You should first guess a candidate set of parameters. Then you should check for the dynamic stability condition to hold. If it holds with this candidate set, you can "choose" it. Otherwise, you should guess another candidate set and check for stability. You continue until you get an "stable candidate set".
Well, as in many montecarlo simulations, we can just generate the coeficients randomly, for instance from a uniform distribution. Clearly, this is just a guess, but wee need an stable guess. So we repeat until we get one. Frankly, we can do other things to any guess, like detect and substitute the value of some outliers. Since this procedure requires robust scale factors and can be done individually or as a group, it will "reduce" the vectorial size of the parameter vector (ie., the guess). Of course, we can go further deep and discuss the statistical principles for doing any robust procedure, add some check for the invertibility degree behind the VAR vector of means to the stability check (which should link the guess to the "data generating process", DGP), add some other checks for the desiderability of stationary /non-stationarity of the DGP, etc. But we cannot avoid the guessing. I hope I have clarify the Ramesh's question a little bit for the benefit of the discussion he begun.

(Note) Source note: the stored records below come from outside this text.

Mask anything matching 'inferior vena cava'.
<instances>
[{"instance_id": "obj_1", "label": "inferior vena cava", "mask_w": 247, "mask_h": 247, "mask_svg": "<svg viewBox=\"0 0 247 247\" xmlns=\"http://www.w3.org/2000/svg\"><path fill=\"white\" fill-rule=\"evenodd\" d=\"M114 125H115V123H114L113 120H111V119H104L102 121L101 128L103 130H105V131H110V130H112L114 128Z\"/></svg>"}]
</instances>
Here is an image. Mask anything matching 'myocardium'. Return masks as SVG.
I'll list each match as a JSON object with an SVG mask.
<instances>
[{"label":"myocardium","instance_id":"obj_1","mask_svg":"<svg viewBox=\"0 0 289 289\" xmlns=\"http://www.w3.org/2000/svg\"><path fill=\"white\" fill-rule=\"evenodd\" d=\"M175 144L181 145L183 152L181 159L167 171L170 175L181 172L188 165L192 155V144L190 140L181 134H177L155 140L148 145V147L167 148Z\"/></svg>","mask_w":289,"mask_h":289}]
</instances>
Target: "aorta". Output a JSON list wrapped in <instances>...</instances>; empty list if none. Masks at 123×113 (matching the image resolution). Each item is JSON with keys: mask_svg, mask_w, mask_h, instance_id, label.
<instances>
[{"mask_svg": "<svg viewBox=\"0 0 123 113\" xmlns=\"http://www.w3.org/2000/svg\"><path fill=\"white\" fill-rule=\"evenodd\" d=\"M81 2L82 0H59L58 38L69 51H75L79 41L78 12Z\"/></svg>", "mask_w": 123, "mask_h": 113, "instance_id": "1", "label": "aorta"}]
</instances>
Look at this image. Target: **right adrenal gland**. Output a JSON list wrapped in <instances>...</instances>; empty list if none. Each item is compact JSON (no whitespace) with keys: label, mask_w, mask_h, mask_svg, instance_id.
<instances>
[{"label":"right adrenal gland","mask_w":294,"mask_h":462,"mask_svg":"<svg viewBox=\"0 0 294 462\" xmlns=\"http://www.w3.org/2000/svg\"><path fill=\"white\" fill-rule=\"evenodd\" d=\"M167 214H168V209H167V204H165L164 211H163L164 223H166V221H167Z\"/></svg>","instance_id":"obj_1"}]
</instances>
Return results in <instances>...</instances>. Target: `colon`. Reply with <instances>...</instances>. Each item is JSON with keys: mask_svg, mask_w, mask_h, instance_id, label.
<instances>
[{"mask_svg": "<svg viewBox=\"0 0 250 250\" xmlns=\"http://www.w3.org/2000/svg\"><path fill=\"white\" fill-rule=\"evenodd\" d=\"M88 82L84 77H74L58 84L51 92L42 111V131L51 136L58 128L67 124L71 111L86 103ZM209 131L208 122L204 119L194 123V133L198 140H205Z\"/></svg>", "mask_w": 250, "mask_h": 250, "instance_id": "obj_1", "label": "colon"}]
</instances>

This is not a full answer as I don't know the system you are working on. However, most instabilities in covariance matrices (that are used for VaR) are due to data. The simplest and often best approach is to simply use a moving average on the data used for the covariance matrix, e.g., just 3 points in the moving average, could suffice. See:
R. Litterman and K. Winkelmann, ‘‘Estimating covariance matrices,’’ Report, Goldman Sachs, New York, 1998.
For an alternative approach, see
L. Laloux, P. Cizeau, J.-P. Bouchaud, and M. Potters, ‘‘Noise dressing of financial correlation matrices,’’ Phys. Rev. Lett. 83, 1467-1470 (1999).
Lester Ingber makes a good suggestion for stabilizing VAR models. (Derivatives can also work.). But I am really asking about a pure simulation where I postulate a VAR model from scratch.
I'm not sure about what you are asking, but "scaling" should not be an issue. Take a look at https://www.ingber.com/private/markets11_trd_report.pdf , where copula methods are addressed. You need not go through all these steps, but the point is that Eqs. (13)-(14) give a methodology to properly include "noise" from all sources. Only noise is considered in those Eqs., but the methodology has been carried through including time-dependent and nonlinear drifts and noise.